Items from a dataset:
*** Begin section ***

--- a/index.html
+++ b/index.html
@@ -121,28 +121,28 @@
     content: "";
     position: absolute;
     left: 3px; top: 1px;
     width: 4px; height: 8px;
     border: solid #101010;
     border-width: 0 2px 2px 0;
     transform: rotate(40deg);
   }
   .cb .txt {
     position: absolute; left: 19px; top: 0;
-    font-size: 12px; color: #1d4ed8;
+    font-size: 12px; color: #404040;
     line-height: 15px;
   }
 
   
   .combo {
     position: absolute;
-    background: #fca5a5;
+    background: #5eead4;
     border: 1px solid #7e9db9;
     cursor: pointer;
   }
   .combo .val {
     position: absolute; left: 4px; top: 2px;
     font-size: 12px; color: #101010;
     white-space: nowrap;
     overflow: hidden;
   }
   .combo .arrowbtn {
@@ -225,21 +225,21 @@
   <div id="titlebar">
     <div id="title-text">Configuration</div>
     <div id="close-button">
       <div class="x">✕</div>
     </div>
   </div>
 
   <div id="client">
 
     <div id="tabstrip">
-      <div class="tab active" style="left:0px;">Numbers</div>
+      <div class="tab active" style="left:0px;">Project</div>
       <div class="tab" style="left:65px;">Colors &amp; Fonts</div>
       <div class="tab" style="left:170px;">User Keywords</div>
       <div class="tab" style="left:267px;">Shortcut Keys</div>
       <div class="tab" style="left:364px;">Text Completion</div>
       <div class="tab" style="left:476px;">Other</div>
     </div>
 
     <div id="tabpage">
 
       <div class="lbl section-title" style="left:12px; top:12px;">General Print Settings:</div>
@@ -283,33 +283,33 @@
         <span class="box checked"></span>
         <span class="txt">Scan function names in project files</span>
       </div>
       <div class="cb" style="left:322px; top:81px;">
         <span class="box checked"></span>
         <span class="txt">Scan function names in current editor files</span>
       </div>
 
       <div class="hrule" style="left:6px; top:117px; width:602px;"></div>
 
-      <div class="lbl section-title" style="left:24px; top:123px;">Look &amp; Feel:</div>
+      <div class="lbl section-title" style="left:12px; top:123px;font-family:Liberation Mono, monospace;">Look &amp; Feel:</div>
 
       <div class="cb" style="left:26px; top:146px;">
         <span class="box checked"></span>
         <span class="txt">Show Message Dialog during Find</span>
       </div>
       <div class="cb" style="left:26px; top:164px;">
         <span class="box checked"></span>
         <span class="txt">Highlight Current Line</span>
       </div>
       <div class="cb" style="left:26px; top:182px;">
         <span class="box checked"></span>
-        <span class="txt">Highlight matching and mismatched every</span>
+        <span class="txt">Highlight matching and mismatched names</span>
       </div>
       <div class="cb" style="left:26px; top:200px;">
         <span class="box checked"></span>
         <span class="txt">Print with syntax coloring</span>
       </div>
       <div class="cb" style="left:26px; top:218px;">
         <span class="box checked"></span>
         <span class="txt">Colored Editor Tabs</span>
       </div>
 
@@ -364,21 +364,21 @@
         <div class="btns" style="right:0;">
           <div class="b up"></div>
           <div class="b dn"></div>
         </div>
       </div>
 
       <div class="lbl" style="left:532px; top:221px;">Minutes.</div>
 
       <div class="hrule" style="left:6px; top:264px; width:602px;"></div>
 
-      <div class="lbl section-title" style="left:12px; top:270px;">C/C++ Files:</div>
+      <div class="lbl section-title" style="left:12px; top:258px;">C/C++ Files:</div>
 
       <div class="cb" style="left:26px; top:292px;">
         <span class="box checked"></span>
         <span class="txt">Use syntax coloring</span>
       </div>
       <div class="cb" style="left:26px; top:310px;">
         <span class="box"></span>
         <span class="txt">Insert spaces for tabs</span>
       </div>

*** End section ***
*** Begin section ***

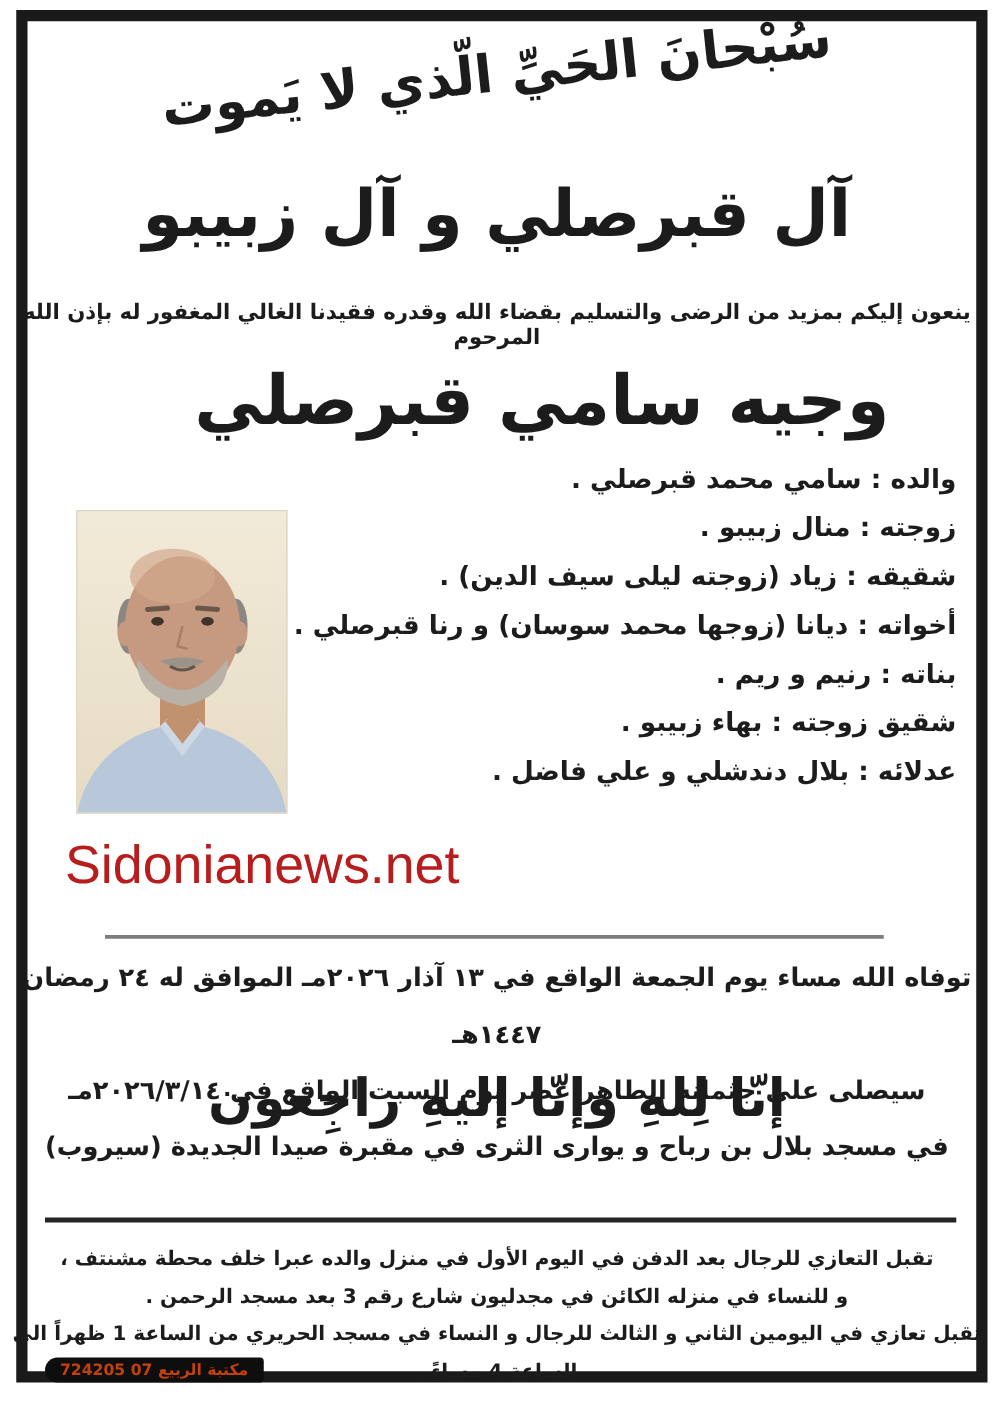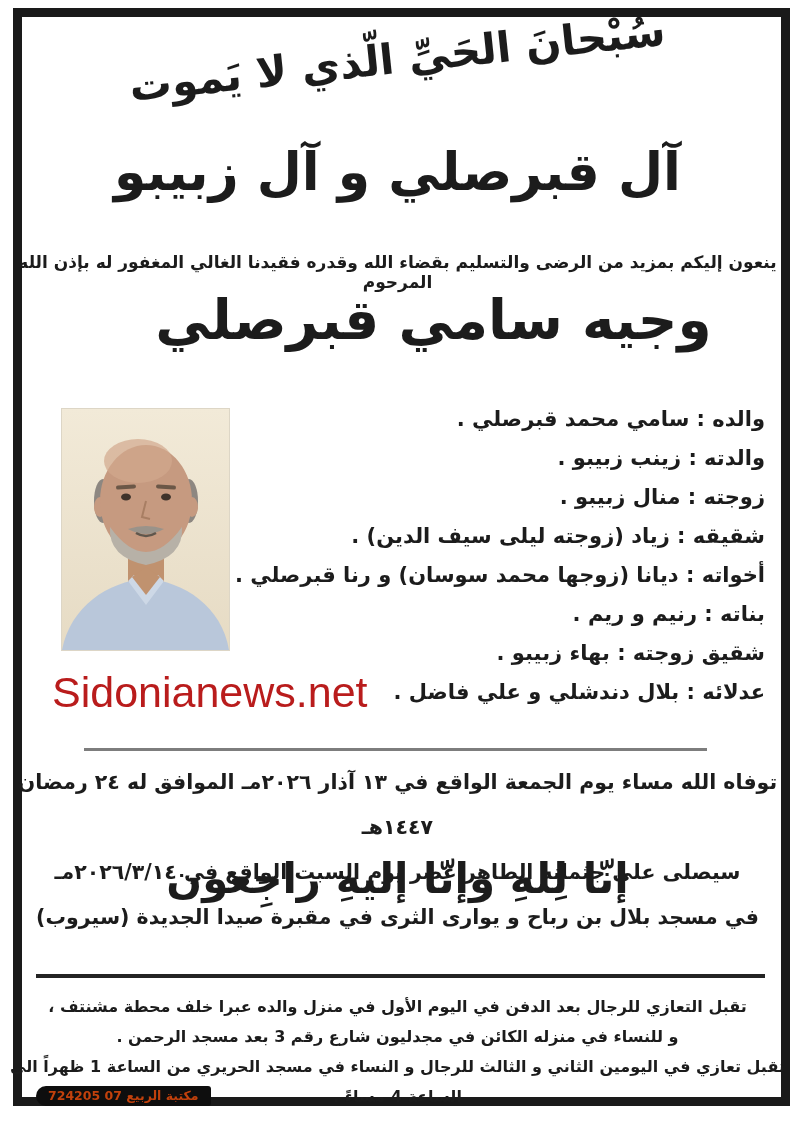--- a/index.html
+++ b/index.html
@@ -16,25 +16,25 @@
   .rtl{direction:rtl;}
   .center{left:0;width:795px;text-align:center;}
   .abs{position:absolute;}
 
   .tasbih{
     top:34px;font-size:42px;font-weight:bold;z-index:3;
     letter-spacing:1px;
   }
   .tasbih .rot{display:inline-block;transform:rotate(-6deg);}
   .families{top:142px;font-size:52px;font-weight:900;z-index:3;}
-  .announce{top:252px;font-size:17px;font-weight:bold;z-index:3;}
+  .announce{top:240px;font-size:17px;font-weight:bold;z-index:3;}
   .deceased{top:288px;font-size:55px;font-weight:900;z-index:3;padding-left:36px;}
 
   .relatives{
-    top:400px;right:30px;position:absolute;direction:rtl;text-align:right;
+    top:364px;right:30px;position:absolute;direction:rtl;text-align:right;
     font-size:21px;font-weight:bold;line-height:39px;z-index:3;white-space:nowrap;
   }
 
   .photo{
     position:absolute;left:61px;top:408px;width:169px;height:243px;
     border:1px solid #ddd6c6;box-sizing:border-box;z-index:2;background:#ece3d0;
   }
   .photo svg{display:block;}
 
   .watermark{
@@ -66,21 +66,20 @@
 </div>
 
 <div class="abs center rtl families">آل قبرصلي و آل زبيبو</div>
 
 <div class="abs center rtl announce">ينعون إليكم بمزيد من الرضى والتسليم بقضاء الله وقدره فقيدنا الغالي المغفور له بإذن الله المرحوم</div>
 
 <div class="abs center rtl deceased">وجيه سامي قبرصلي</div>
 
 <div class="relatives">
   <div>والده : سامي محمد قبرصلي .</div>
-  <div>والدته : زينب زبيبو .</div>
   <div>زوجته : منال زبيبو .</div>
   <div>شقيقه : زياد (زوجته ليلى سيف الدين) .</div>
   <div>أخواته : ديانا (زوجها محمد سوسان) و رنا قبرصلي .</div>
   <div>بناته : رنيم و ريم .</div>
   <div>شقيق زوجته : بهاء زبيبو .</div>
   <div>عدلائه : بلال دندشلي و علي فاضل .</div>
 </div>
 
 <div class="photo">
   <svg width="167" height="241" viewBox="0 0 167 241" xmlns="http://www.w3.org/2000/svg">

*** End section ***
*** Begin section ***

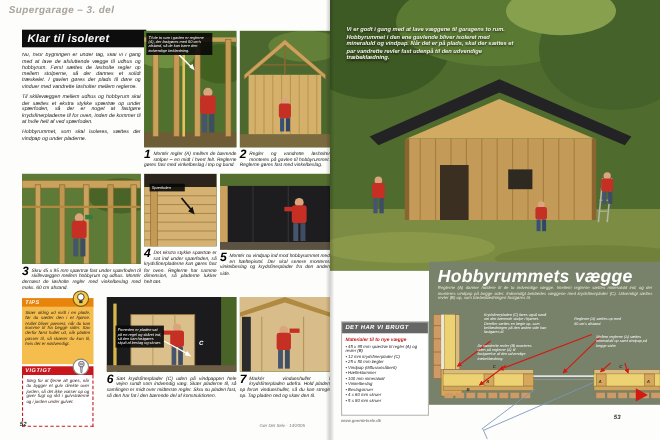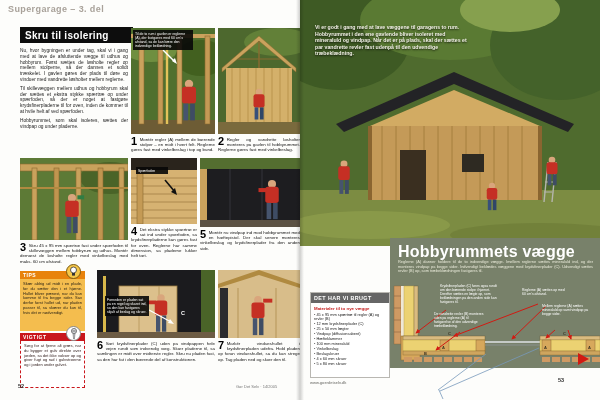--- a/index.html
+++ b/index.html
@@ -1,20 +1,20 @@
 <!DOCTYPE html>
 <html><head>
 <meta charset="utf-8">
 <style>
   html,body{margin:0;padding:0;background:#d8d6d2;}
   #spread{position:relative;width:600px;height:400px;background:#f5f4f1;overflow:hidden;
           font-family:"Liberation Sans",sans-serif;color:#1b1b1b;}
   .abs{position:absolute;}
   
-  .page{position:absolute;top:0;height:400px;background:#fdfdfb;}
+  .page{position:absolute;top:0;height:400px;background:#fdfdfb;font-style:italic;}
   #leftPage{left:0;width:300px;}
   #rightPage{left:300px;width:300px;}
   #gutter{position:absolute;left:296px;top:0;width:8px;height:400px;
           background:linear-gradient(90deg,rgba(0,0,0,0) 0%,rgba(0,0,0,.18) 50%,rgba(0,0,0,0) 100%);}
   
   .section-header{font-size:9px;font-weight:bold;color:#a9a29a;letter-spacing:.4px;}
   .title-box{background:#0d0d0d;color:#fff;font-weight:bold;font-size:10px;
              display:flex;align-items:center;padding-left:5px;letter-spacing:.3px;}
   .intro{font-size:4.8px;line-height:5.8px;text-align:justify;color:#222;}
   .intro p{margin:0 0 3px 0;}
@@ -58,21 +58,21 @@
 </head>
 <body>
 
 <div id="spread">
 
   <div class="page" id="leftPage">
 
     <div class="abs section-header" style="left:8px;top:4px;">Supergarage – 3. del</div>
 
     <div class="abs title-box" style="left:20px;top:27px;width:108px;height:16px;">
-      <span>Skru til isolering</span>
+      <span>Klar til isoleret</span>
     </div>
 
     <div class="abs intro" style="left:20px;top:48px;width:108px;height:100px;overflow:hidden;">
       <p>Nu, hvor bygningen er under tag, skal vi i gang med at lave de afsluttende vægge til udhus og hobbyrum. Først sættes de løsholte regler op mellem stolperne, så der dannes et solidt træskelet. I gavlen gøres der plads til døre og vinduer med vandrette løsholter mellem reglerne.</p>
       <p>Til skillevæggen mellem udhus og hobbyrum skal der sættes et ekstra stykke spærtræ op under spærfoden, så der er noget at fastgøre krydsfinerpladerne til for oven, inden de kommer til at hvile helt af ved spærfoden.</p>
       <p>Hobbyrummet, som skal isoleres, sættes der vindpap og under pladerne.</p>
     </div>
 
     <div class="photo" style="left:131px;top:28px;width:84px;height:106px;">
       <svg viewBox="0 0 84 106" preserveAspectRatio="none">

*** End section ***

Filter the records for the string "background" and copy every line that holds it.

Answer space ▸
-    background: #fca5a5;
+    background: #5eead4;
     border:1px solid #ddd6c6;box-sizing:border-box;z-index:2;background:#ece3d0;
   html,body{margin:0;padding:0;background:#d8d6d2;}
   #spread{position:relative;width:600px;height:400px;background:#f5f4f1;overflow:hidden;
-  .page{position:absolute;top:0;height:400px;background:#fdfdfb;}
+  .page{position:absolute;top:0;height:400px;background:#fdfdfb;font-style:italic;}
           background:linear-gradient(90deg,rgba(0,0,0,0) 0%,rgba(0,0,0,.18) 50%,rgba(0,0,0,0) 100%);}
   .title-box{background:#0d0d0d;color:#fff;font-weight:bold;font-size:10px;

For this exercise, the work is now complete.